Globalization and Poverty
The evidence strongly suggests that export growth and incoming foreign investment have reduced poverty everywhere from Mexico to India to Poland. Yet at the same time currency crises can cripple the poor.
Does globalization, as its advocates maintain, help spread the wealth? Or, as its critics charge, does globalization hurt the poor? In a new book titled Globalization and Poverty, edited by NBER Research Associate Ann Harrison, 15 economists consider these and other questions. In Globalization and Poverty (NBER Working Paper No. 12347), Harrison summarizes many of the findings in the book. Her central conclusion is that the poor will indeed benefit from globalization if the appropriate complementary policies and institutions are in place.
Harrison first notes that most of the evidence on the links between globalization and poverty is indirect. To be sure, as developing countries have become increasingly integrated into the world trading system over the past 20 years, world poverty rates have steadily fallen. Yet little evidence exists to show a clear-cut cause-and-effect relationship between these two phenomena.
Many of the studies in Globalization and Poverty in fact suggest that globalization has been associated with rising inequality, and that the poor do not always share in the gains from trade. Other themes emerge from the book. One is that the poor in countries with an abundance of unskilled labor do not always gain from trade reform. Another is that the poor are more likely to share in the gains from globalization when workers enjoy maximum mobility, especially from contracting economic sectors into expanding sectors (India and Colombia). Gains likewise arise when poor farmers have access to credit and technical know-how (Zambia), when poor farmers have such social safety nets as income support (Mexico) and when food aid is well targeted (Ethiopia).
The evidence strongly suggests that export growth and incoming foreign investment have reduced poverty everywhere from Mexico to India to Poland. Yet at the same time currency crises can cripple the poor. In Indonesia, poverty rates increased by at least 50 percent after the 1997 currency crisis in that country, and the poor in Mexico have yet to recover from the pummeling of the peso in 1995.

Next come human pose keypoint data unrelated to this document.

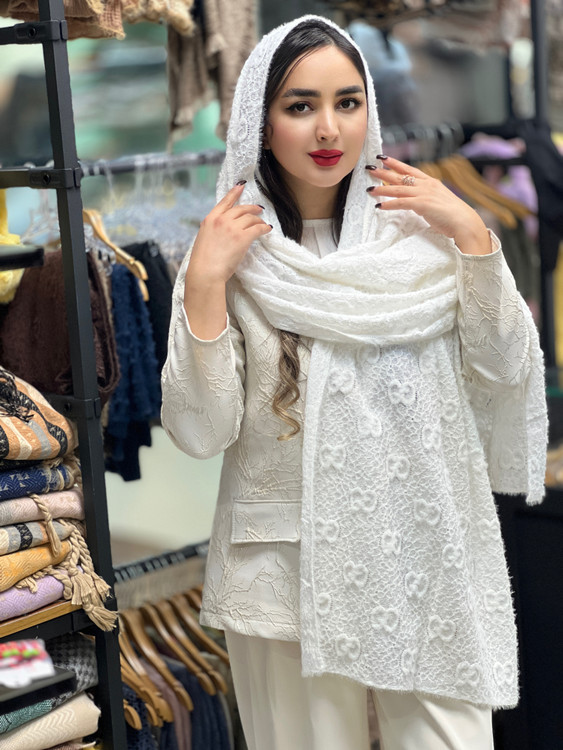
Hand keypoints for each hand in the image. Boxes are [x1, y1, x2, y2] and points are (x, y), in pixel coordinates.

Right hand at [188, 182, 271, 284]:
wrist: (205, 272)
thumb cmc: (203, 261)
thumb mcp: (204, 238)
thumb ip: (214, 230)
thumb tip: (224, 230)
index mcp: (210, 219)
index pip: (225, 202)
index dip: (234, 193)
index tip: (241, 186)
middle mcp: (222, 220)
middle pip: (241, 209)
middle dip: (252, 208)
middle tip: (259, 209)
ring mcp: (232, 228)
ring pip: (251, 218)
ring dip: (259, 220)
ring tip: (263, 223)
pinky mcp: (243, 237)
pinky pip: (258, 228)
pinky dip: (264, 228)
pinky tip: (268, 229)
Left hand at [366, 156, 491, 255]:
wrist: (464, 222)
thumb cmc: (452, 215)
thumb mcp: (436, 202)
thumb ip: (424, 198)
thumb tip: (412, 201)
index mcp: (430, 182)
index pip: (409, 170)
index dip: (395, 163)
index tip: (383, 158)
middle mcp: (426, 185)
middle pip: (400, 176)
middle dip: (383, 172)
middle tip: (369, 168)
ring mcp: (425, 193)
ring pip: (398, 189)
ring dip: (382, 189)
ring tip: (369, 189)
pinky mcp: (423, 205)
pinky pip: (402, 203)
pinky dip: (389, 204)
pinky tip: (379, 206)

Without doubt, Harrison asserts, globalization produces both winners and losers among the poor. In Mexico, for example, small and medium corn growers saw their incomes halved in the 1990s, while larger corn growers prospered. In other countries, poor workers in exporting sectors or in sectors with foreign investment gained from trade and investment reforms, while poverty rates increased in previously protected areas that were exposed to import competition. Even within a country, a trade reform may hurt rural agricultural producers and benefit rural or urban consumers of those farmers' products.
The relationship between globalization and poverty is complex, Harrison acknowledges, yet she says that a number of persuasive conclusions may be drawn from the studies in Globalization and Poverty. One conclusion is that the relationship depends not just on trade or financial globalization but on the interaction of globalization with the rest of the economic environment: investments in human capital and infrastructure, promotion of credit and technical assistance to farmers, worthy institutions and governance, and macroeconomic stability, including flexible exchange rates. The existence of such conditions, Harrison writes, is emerging as a critical theme for multilateral institutions like the World Bank.
Harrison adds that more research is needed to identify whether labor legislation protects only the rights of those few workers who typically account for the formal sector in developing economies, or whether such legislation softens short-term adjustment costs and helps the labor force benefit from globalization. Anti-sweatshop activism suggests that selective interventions may be successful in this regard.
Harrison next notes that while many economists predicted that developing countries with great numbers of unskilled workers would benefit from globalization through increased demand for their unskilled-intensive goods, this view is too simple and often inconsistent with the facts. Cross-country studies document that globalization has been accompanied by increasing inequality within developing countries, suggesting an offset of some of the reductions in poverty.
Globalization and Poverty yields several implications. First, impediments to exports from developing countries worsen poverty in those countries. Second, careful targeting is necessary to address the poor in different countries who are likely to be hurt by globalization. Finally, the evidence suggests that relying on trade or foreign investment alone is not enough to alleviate poverty. The poor need education, improved infrastructure, access to credit and the ability to relocate out of contracting sectors into expanding ones to take advantage of trade reforms.